June 29, 2021

Hypothetical Risk Factors: Beware the 10-Q Updating Requirement!

The SEC’s 2019 enforcement action against Facebook highlighted the perils of hypothetical risk factors. Now, in In re Alphabet Securities Litig., (9th Cir.; 6/21) the 9th Circuit recently upheld disclosure claims against another tech titan premised on its alleged failure to update disclosure of a risk of a cyberbreach that was hypothetical when initially disclosed in a 10-K, but became very real by the time subsequent 10-Qs were filed.  This Morrison & Foerster memo reviews the Court’s decision. This excerpt provides an overview of the complaint’s factual allegations:

The complaint alleged that in February 2018, Alphabet, Inc. (“Alphabet”), the holding company of Google LLC (“Google”), filed its 10-K for FY 2017. In the “risk factors” section, it listed potential consequences in the event third parties were to breach Google’s cybersecurity measures and obtain access to its users’ private data.

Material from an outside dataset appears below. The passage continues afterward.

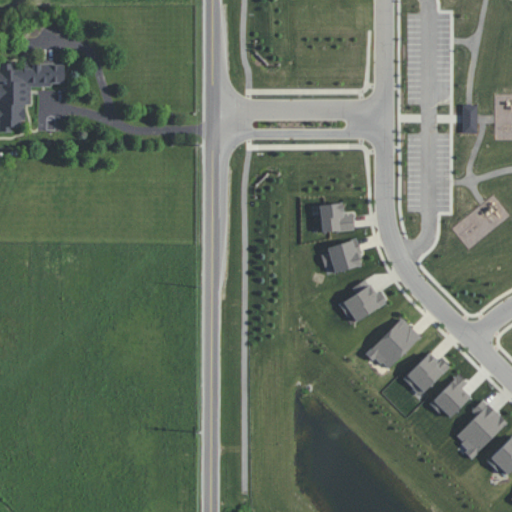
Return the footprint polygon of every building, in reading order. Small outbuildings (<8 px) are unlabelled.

The complaint further alleged that in April 2018, the Alphabet CEO discovered that a bug had exposed Google user data for a three-year period. The company did not disclose the breach at the time. Further, it alleged that on April 23, 2018, and July 23, 2018, Alphabet filed 10-Qs, stating affirmatively that there had been “no material changes” to the risk factors set out in its 2017 10-K and made no disclosure about the data breach.

The WSJ published an article in October 2018 that disclosed the cyberbreach, Alphabet’s stock price took a hit, and the lawsuits soon followed.  The District Court dismissed the plaintiffs’ complaint, but the 9th Circuit reversed. This excerpt from the memo lays out the Court’s reasoning:

The panel found it plausible that a reasonable investor reading the 10-Qs would have been misled by the company’s representation that there had been “no material changes” in the risk factors into believing that Google had not discovered a data breach. The panel relied on the Securities Exchange Commission’s guidance regarding the adequacy of cybersecurity-related disclosures as “judgments about the way the real world works” to inform its analysis of a
reasonable investor’s perspective.

Item 1A of Form 10-Q requires companies to update the risk factors disclosed in their 10-K filings to reflect any “material changes.” The Alphabet case makes it clear that when considering the perils of hypothetical risk factors, companies need to keep this updating requirement in mind if any of those risks have materialized since the 10-K was filed.